EXERCISE 1: In the passage on judicial review, reproduce word for word the text between "(b) impose reporting" and "in Clause 52.", inclusive.
EXERCISE 2: Translate this sentence from the passage on judicial review into Spanish: "Judicial Review is a supervisory remedy."

EXTRACT TO READ:
^^^^
20. Judicial Review is a supervisory remedy. One of its core purposes is to ensure that administrative decision makers act within the bounds of the law, including by following fair processes that reflect the principles of natural justice. Where statute or policy requires that a particular process be followed, in order to ensure that a decision takes into account all of the relevant factors deemed necessary by Parliament, administrative law requires that those procedures be followed for good reason. Every lawyer – and every decision maker – has encountered a "cut and dried" case which turns out, after consideration, not to be so straightforward. Just as due process exists in criminal procedure to deal with the risk of wrongful conviction in cases where individuals might be deemed "clearly guilty"; administrative procedures exist to encourage good administrative practice and to ensure that the varied interests of those affected are taken into account. It is extremely difficult to second guess how a disputed decision might have been different if a lawful procedure had been followed. This is particularly significant where the procedural flaw in play is a failure to comply with an obligation to consult. The lowering of the threshold of "no difference" should not be allowed to undermine the process of engagement in democratic decision making. Where an individual would have had the opportunity to make representations if an authority had acted lawfully, it is difficult to second-guess what would have been said by the applicant – and other respondents to the consultation - but also how the authority might have reacted to the representations made. [11] The case law is clear. Caution must be exercised in applying the "no difference" test. [12] In R v Tandridge District Council ex p Al Fayed [2000] 1 PLR 58, 63C-D, the Court explained:

"Once it is appraised of a procedural impropriety the court will always be slow to say in effect, ‘no harm has been done’. That usually would involve arrogating to itself a value judgement which Parliament has left to others."

Clauses 51 and 52: Financial Information and Judicial Review

Proposed Amendments

Clauses 51 and 52 should not stand part of the Bill.


Clause 51

Page 53, Line 16, insert "or the Court has ordered that such prescribed information need not be provided in whole or in part."

Page 53, Line 21, leave out "likely to be available"

Page 53, Line 22, leave out "and"

Page 53, Line 23, leave out subsection (b)

Page 53, Line 43, leave out "likely to be available"

Page 53, Line 44, leave out "and"

Page 53, Line 45, leave out subsection (b)

Clause 52

Page 54, Line 7, leave out "must" and insert "may"

Page 54, Line 13, leave out "must" and insert "may"

Page 54, Line 12, insert:

(-) Where the information in subsection (2) includes confidential information about the financial position of a natural person, the Court may to the extent necessary to protect the confidentiality of such information –

(a) sit in private; and

(b) impose reporting restrictions


21. The Bill proposes that certain financial information must be provided by all claimants with their application for judicial review before their claim can proceed. Clause 52 provides that a Court must always consider whether to make an order for costs against any organisation or individual named in that information, including parties other than the claimant. Very little information has been given about how this information will be processed or how the Court will be expected to approach the obligations in Clause 52.
^^^^
PROVIDED MATERIAL:

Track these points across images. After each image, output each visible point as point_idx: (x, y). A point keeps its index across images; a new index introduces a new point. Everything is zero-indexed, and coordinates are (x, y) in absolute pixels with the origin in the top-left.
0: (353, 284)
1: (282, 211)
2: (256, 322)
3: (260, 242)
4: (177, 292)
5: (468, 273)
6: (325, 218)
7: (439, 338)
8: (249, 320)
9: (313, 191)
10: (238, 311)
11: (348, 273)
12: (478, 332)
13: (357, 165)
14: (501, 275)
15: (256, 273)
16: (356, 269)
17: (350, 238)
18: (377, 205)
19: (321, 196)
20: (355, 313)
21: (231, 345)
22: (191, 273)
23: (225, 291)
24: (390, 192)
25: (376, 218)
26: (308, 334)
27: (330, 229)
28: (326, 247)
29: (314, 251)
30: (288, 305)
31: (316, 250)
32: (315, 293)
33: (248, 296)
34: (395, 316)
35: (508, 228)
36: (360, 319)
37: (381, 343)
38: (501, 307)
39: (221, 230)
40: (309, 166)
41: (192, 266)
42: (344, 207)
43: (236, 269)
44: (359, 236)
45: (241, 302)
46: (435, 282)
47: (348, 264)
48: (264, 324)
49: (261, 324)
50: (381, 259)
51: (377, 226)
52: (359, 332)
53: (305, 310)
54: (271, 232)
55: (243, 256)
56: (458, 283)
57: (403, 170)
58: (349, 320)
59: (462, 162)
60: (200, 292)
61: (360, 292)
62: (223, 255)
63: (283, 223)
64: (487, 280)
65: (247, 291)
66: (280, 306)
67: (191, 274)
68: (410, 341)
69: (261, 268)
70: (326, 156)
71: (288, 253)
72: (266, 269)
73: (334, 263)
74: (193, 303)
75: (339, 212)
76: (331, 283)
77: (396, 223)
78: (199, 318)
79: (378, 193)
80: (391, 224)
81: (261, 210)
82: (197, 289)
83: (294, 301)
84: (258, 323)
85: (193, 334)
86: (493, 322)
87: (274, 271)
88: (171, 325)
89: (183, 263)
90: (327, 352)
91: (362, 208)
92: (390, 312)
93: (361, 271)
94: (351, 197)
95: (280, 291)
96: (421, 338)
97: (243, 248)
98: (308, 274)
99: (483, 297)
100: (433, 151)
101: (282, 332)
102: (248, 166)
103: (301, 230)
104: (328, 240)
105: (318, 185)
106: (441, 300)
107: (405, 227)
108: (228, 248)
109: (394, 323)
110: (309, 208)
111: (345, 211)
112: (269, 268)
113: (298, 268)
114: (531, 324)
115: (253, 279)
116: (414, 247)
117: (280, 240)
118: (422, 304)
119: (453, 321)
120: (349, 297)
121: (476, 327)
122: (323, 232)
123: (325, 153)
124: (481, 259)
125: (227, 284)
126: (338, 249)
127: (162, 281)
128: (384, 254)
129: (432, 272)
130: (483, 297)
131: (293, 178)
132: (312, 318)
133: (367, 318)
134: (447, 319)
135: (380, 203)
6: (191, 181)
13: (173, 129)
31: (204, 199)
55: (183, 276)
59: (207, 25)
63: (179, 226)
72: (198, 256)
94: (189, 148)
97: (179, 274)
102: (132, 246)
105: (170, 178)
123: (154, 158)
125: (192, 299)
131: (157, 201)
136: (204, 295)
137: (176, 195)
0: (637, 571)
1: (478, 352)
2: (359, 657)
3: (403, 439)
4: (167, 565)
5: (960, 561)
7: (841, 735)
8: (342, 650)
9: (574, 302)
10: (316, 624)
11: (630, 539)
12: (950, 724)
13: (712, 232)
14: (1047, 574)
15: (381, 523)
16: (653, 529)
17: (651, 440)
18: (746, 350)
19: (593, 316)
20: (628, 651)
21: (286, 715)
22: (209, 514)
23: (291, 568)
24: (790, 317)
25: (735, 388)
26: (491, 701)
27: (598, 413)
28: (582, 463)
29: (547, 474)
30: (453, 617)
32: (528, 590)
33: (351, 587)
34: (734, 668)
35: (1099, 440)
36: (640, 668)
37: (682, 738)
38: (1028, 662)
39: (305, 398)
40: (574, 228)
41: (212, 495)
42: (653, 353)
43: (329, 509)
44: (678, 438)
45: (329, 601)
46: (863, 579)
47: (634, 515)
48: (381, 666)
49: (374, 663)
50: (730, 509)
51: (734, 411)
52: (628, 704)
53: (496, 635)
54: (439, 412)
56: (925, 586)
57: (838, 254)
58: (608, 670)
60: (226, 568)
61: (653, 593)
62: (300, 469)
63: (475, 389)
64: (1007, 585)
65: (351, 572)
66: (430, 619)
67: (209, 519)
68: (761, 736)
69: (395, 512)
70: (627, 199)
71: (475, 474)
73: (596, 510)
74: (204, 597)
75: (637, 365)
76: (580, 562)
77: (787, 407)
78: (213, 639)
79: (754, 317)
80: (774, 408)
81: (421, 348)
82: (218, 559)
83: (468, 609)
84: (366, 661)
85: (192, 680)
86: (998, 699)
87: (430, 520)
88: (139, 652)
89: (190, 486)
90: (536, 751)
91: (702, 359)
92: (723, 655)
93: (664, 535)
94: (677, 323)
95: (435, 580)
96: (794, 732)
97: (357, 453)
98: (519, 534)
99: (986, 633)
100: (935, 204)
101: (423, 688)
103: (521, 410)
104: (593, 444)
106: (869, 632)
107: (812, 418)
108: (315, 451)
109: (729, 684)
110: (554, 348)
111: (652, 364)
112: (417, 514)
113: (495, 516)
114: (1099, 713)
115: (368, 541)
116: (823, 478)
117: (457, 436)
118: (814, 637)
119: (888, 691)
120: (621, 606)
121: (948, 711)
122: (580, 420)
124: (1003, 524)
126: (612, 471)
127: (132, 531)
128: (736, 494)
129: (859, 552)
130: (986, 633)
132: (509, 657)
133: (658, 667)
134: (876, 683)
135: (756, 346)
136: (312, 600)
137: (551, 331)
^^^^
FULL RESPONSE 1:
(b) impose reporting restrictions


21. The Bill proposes that certain financial information must be provided by all claimants with their application for judicial review before their claim can proceed. Clause 52 provides that a Court must always consider whether to make an order for costs against any organisation or individual named in that information, including parties other than the claimant. Very little information has been given about how this information will be processed or how the Court will be expected to approach the obligations in Clause 52.

FULL RESPONSE 2: La revisión judicial es un recurso de supervisión.